Ölüm, maskeye indirgenecek bir olgu, bir ‘konu’ değil şüphe yok ki. Şairlerin, yazarların ölüm ‘rapor’ları, ‘ilân’ları, gazeteler­den cenaze haberleri (Yahya Ke­mal’in, Necip Fazıl’ın, Attilâ İl­han’ın kitleleri toplayan törenle­rine ilişkin fotoğraf çalışmaları), ekranlardan yaratılacak hareket­li görüntüler (televizyon arşivle­rinden), ölüm döşeği fotoğrafla­rı (Ataç’ınki gibi) bir yanda, şair ve yazarların ardından yazılmış ağıtlardan ve sıkı nekroloji yazı­larından örnekler bir başka yan­da, ciddi sahneye koyma çabası gerektirecek usta tasarımcılarla gerçekleştirilebilecek bir kesit. Diyelim, ön oda.

Sonra, “ölüm maskeleri”­ni izleyecek bir arka oda: Şair ve yazarların mezar taşlarından örülecek bir alan. Özel, özgün bir fotoğraflama çalışması. Abidin Dino’nun, Emin Barın’ın, baş­ka ustaların tasarımı mezartaşı örneklerine ağırlık tanıyarak… Ve ayrıntılı biçimde işlenmiş bir Türkiye haritası: Kim, ne­rede gömülü?

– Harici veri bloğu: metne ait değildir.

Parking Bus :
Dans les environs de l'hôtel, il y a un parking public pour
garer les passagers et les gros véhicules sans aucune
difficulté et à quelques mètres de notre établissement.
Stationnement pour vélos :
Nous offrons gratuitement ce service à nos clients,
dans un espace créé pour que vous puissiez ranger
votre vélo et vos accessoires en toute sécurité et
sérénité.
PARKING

Yalnızca Aşiyan türü yoğunluk noktalarını değil, doğduğu Salı köyüne gömülen Dıranas’ın mezar adresini, Yu­nus Emre’ye yakıştırılan farklı gömü yerlerini içerecek devasa bir adres defteri. Yanıbaşına bir gurbet haritası iliştirerek: Mos­kova’da Nâzım’ınkinden, Père Lachaise’deki Yılmaz Güney’e ve ötesine.

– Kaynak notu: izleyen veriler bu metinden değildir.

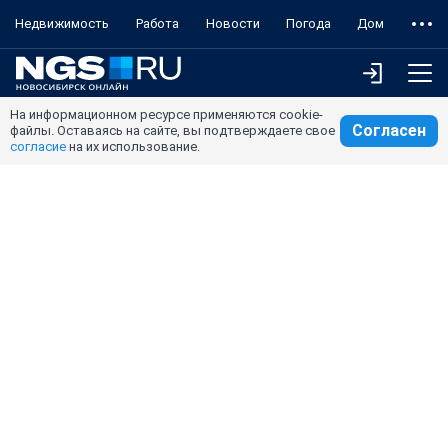
Недвижимость
Работа
Новости
Погода
Дом
На информационном ресурсе применяются cookie-
Согласен
файлы. Оставаясь на сайте, вы подтверждаете свое
согласие
на их использование.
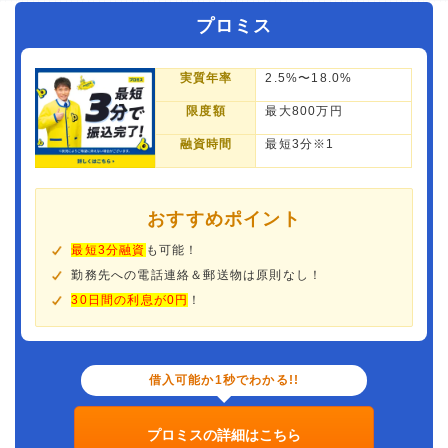
プロミス
実質年率
2.5%〜18.0%
限度額
最大800万円
融資時間
最短3分※1
おすすめポイント
最短3分融資
も可能！
勤務先への電話連絡＆郵送物は原則なし！
30日間の利息が0円
！
借入可能か1秒でわかる!!
プロミスの詳細はこちら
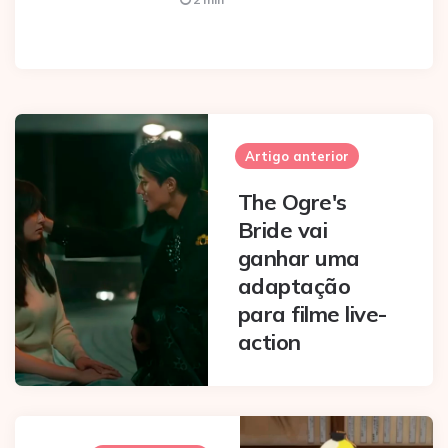
Post
navigation
Artigo anterior
The Ogre's
Bride vai
ganhar uma
adaptação
para filme live-
action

Farkındayım, seçtiğim kesit içkarartıcı. Modern Türk Ede­biyatı Müzesi’nin ne merkezi, ne çekirdeği elbette. Akımlar, büyük dergi serüvenleri, ana fi­gürler, okkalı izlekler (hapisane, sürgün örneğin), ressamlardan yazar portreleri, ressam yazarlar, fetiş nesneler (kalem, daktilo, yazı masası) asıl odaklardan ba­zıları. Dediğim gibi, temel kay­gı doğru bir güzergâh şemasını oturtmak, doğru senaryoya yak­laşmak, doğru gösterme yoluna ulaşmak.